_Problem description_: Among the records, find the lines that hold the string "change" and return them.

[Dataset items]
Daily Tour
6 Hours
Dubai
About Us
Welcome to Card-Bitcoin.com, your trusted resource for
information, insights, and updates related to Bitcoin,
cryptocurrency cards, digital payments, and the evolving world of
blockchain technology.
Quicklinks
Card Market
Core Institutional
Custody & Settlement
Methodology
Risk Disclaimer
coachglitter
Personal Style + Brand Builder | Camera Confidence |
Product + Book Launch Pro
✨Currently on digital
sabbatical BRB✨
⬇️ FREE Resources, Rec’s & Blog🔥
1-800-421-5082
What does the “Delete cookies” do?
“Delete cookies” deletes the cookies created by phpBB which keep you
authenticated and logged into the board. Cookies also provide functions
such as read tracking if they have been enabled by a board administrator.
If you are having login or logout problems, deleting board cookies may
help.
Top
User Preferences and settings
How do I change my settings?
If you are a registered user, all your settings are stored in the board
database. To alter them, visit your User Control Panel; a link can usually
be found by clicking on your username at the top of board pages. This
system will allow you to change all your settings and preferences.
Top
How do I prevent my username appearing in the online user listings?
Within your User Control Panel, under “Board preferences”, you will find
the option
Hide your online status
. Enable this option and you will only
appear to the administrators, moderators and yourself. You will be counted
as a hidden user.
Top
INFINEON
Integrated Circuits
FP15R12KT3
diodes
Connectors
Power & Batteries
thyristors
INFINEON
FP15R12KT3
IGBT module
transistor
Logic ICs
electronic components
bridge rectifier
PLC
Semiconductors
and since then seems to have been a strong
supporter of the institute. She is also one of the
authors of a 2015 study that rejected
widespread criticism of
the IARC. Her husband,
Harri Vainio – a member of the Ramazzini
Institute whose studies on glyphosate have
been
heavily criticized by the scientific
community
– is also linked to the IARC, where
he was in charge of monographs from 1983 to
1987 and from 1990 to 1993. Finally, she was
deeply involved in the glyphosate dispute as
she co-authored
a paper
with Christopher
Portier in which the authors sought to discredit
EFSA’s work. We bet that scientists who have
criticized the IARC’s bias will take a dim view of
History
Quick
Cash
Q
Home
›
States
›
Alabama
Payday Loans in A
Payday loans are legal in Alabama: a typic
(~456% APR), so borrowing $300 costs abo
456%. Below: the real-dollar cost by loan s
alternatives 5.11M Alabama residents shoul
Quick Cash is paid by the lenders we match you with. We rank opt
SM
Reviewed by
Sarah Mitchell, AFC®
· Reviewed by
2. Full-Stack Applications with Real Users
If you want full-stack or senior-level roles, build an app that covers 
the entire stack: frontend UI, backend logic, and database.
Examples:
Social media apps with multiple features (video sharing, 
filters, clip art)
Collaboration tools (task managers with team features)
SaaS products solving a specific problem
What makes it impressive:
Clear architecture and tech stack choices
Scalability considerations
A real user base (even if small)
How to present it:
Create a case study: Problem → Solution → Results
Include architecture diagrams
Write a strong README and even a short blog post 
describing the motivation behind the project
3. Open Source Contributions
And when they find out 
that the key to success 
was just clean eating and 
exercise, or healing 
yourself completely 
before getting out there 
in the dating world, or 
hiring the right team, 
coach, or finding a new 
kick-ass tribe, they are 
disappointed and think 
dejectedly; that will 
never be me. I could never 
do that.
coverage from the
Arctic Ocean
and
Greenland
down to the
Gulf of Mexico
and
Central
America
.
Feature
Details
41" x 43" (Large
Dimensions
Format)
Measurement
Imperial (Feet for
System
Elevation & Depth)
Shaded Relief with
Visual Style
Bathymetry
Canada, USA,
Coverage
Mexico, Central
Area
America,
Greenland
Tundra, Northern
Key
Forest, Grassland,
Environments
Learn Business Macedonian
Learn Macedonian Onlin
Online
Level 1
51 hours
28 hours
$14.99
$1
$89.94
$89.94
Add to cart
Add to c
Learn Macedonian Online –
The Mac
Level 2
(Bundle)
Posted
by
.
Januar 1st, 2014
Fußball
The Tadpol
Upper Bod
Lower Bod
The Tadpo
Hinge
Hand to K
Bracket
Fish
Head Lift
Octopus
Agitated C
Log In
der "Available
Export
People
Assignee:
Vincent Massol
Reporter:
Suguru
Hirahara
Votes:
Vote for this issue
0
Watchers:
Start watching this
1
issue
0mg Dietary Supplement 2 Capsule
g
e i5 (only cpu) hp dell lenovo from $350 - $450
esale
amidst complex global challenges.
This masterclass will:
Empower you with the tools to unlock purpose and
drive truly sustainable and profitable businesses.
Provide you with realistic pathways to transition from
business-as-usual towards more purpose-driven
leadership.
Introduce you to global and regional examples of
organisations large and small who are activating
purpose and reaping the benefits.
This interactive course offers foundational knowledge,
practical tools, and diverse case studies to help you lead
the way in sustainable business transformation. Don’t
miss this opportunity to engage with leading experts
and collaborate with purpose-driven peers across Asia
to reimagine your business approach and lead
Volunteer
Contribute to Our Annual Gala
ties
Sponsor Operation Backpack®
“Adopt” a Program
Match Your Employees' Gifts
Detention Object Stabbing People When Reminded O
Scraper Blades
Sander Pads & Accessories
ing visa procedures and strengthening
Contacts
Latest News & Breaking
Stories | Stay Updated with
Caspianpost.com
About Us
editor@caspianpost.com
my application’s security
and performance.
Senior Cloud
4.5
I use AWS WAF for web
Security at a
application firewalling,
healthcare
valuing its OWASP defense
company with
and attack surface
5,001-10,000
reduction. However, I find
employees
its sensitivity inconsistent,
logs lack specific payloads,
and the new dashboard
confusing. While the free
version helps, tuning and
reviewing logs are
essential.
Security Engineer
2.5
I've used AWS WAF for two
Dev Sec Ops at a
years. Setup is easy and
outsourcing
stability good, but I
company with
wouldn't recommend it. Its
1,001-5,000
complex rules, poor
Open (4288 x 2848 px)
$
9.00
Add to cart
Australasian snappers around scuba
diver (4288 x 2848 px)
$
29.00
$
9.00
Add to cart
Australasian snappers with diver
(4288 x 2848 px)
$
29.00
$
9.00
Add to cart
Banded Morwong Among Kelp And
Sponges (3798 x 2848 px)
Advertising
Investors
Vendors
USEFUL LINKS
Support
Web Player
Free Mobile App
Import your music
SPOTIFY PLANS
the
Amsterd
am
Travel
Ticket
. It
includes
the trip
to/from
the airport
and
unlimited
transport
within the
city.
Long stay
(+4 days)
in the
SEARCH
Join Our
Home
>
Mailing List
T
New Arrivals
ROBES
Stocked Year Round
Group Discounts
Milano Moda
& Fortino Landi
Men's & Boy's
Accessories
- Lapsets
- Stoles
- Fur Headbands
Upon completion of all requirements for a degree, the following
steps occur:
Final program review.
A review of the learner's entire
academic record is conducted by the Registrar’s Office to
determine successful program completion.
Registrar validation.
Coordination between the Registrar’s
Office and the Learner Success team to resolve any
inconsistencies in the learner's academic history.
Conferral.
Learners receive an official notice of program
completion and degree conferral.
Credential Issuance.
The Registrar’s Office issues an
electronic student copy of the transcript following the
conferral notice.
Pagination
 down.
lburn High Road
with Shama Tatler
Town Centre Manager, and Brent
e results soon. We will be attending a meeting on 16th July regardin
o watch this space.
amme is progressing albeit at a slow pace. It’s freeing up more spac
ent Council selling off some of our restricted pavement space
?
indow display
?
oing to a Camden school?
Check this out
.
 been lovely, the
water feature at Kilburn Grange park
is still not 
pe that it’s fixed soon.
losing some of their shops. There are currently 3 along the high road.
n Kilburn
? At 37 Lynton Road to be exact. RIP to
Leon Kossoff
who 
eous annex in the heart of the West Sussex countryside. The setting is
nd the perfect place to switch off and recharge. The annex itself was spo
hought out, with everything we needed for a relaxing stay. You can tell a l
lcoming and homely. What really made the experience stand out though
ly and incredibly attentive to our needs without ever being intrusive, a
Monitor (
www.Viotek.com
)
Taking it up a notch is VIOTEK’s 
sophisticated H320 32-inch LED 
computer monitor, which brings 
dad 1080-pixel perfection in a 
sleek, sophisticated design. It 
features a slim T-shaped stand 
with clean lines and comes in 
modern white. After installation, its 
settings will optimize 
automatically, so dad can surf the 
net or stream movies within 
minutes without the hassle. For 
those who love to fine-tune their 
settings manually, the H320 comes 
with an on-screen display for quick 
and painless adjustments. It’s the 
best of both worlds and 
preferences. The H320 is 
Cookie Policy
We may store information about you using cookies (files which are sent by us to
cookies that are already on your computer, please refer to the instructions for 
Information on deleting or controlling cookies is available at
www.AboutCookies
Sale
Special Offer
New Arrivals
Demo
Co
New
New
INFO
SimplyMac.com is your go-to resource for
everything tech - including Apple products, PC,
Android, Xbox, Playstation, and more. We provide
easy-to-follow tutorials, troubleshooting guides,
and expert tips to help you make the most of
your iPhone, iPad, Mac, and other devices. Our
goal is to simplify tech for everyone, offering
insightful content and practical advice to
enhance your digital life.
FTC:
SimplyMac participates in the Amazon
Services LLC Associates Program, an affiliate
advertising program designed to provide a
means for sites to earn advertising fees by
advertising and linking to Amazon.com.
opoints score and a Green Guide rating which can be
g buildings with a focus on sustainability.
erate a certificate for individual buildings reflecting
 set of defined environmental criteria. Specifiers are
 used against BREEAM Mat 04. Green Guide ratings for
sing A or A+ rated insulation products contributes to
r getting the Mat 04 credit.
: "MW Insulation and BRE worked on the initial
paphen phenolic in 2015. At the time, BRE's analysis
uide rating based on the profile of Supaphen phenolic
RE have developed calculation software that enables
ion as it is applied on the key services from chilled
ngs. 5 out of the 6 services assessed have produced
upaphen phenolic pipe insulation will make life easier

_Written solution_:
How do I change my settings?
system will allow you to change all your settings and preferences.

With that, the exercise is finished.